> Task instructions
Give again exactly, and only, the lines between the line holding "middle pip: (180, 154)" and the end of the listing, both boundary lines included.

> Provided data
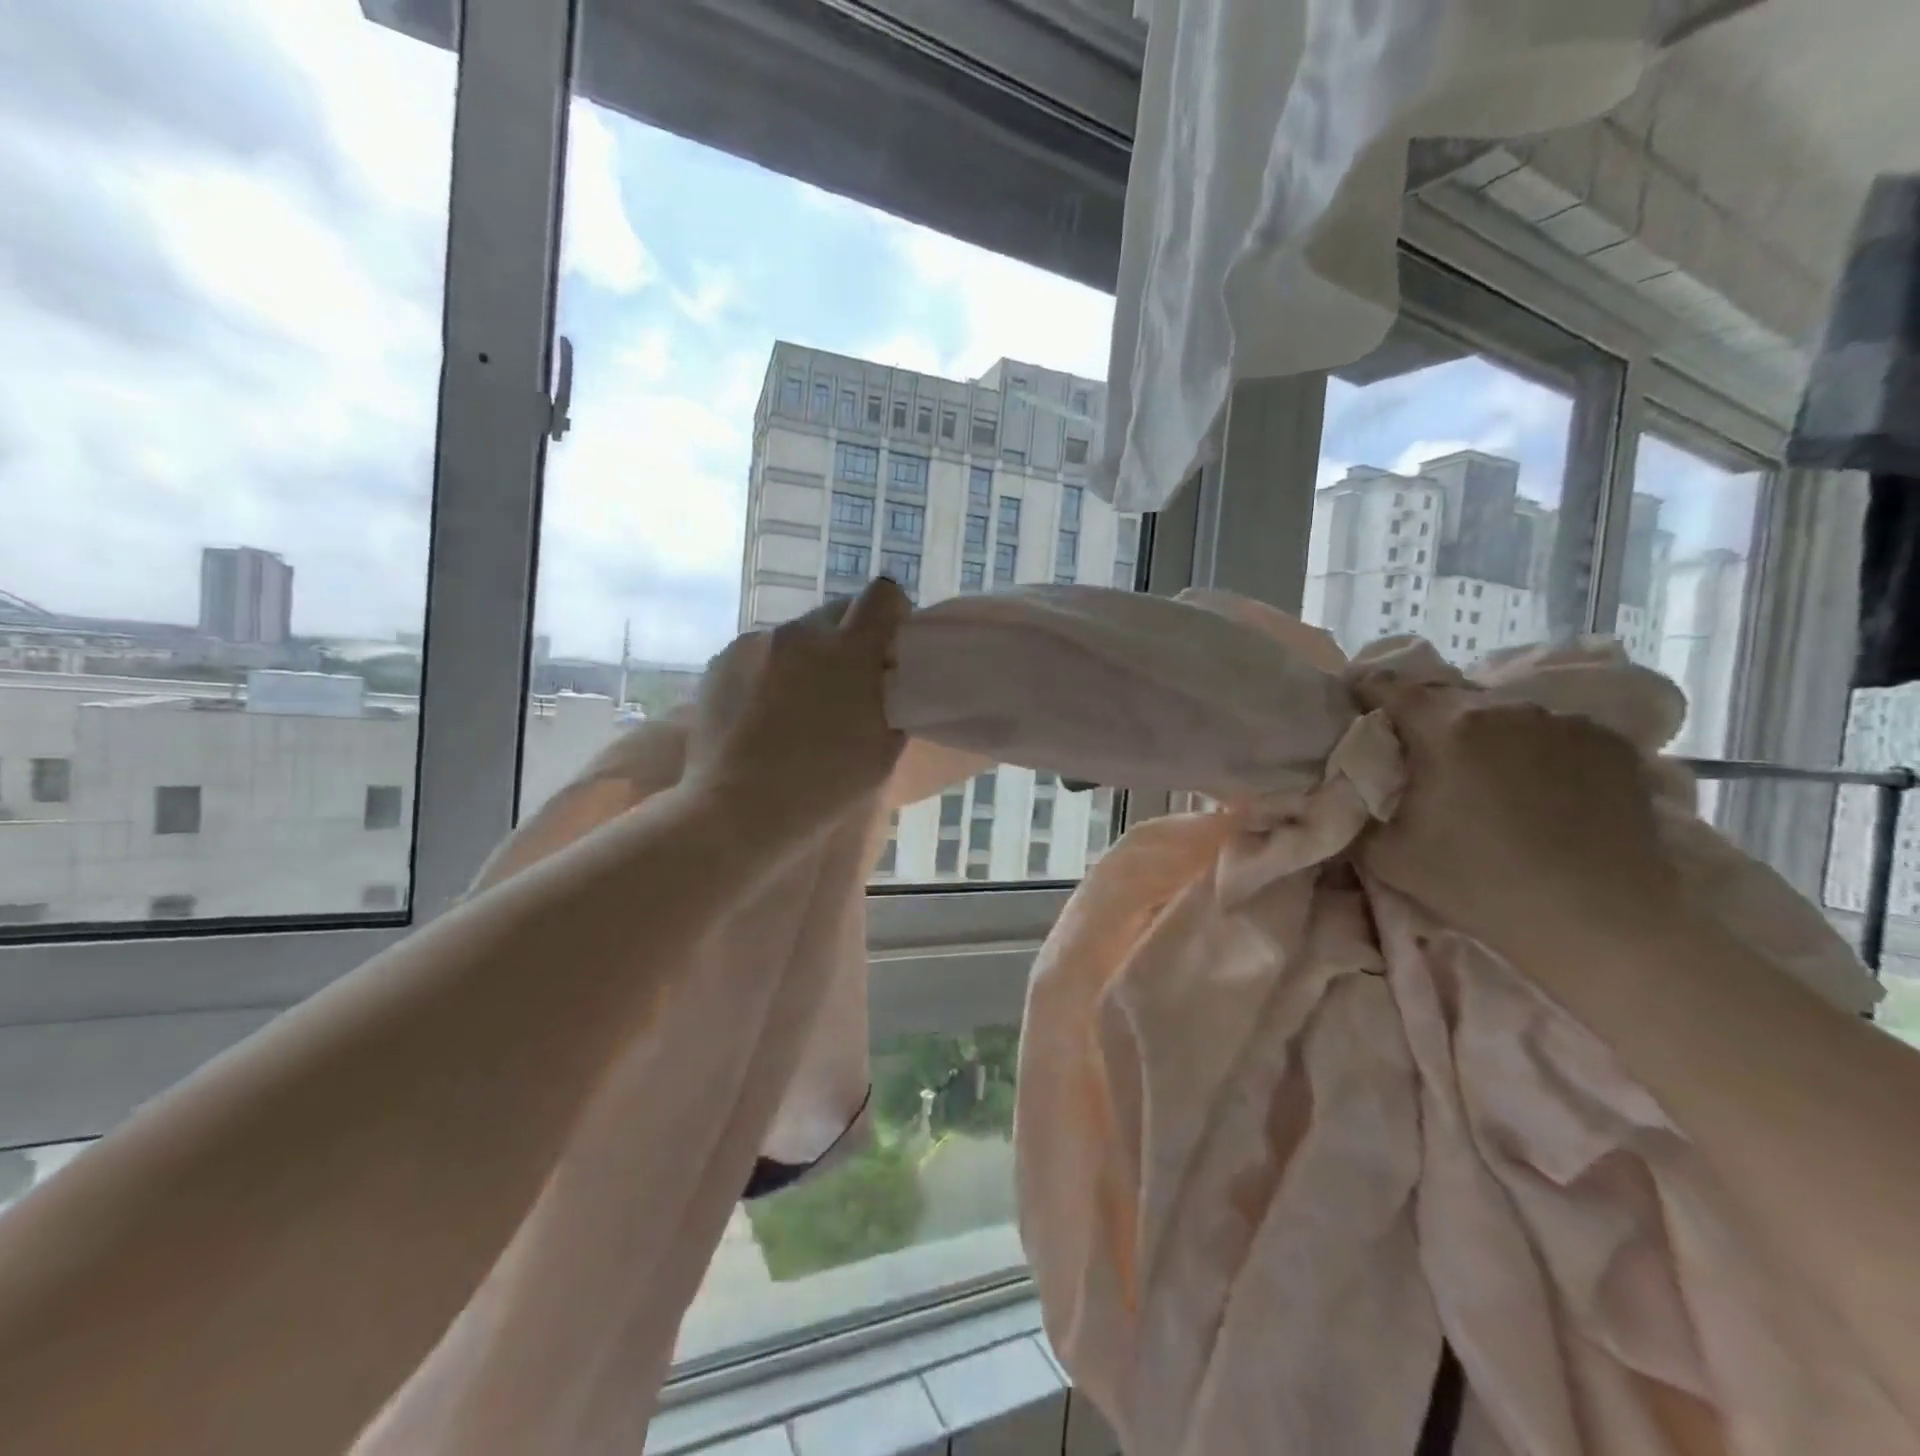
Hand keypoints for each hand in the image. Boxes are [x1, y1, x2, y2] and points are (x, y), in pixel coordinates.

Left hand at [688, 578, 910, 823]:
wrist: (738, 810)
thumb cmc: (824, 786)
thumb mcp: (884, 750)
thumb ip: (893, 702)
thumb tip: (886, 682)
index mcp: (850, 650)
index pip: (884, 595)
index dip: (893, 613)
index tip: (890, 647)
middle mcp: (802, 633)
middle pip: (839, 609)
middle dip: (852, 636)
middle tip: (849, 682)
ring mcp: (756, 643)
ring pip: (797, 634)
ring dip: (810, 656)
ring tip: (799, 705)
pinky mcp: (722, 661)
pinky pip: (761, 652)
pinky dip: (771, 671)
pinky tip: (764, 713)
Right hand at [1353, 673, 1680, 951]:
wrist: (1599, 920)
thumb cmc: (1479, 884)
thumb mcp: (1386, 855)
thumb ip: (1358, 808)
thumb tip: (1349, 785)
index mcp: (1445, 728)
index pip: (1389, 688)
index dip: (1366, 691)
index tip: (1356, 700)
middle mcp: (1504, 708)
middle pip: (1448, 698)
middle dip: (1425, 719)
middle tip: (1418, 753)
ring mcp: (1564, 721)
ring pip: (1503, 713)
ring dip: (1483, 733)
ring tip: (1484, 772)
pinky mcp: (1610, 742)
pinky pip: (1553, 731)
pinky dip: (1535, 748)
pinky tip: (1539, 786)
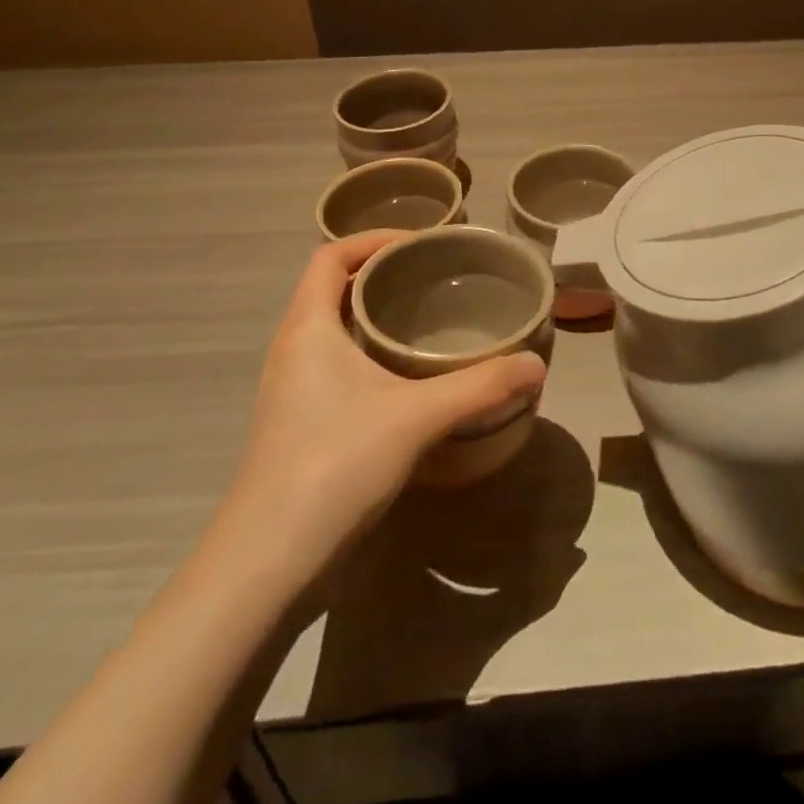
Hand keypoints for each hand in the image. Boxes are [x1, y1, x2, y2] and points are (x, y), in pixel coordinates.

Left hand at [221, 233, 546, 567]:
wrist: (267, 564)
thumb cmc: (334, 465)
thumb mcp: (417, 417)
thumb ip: (481, 387)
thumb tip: (537, 364)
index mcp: (308, 328)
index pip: (329, 256)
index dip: (373, 239)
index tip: (421, 244)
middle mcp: (292, 349)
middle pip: (332, 289)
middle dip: (382, 275)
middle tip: (435, 280)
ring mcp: (291, 390)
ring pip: (333, 330)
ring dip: (374, 317)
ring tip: (428, 323)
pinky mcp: (298, 424)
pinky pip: (334, 365)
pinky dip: (369, 354)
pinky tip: (407, 381)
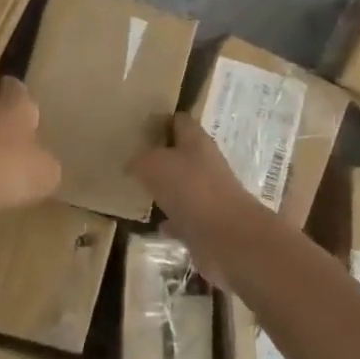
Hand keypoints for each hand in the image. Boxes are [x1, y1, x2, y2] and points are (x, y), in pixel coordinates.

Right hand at [130, 114, 263, 284]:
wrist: (228, 238)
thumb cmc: (191, 189)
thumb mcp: (154, 165)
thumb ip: (140, 161)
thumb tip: (132, 164)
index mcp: (196, 141)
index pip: (179, 120)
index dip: (160, 121)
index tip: (137, 128)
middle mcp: (205, 164)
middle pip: (180, 154)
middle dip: (159, 157)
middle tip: (131, 161)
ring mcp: (209, 195)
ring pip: (182, 186)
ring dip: (164, 189)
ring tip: (138, 191)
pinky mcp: (208, 224)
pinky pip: (184, 218)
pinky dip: (171, 221)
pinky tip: (154, 224)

> Expected output
middle pip: (180, 154)
middle dip: (159, 157)
middle tip: (131, 161)
ring mcp: (209, 195)
ring pip: (182, 186)
ring dip: (164, 189)
ring tip: (138, 191)
pinky mcp: (208, 224)
pinky pip: (184, 218)
pinky dip: (171, 221)
pinky tip: (154, 224)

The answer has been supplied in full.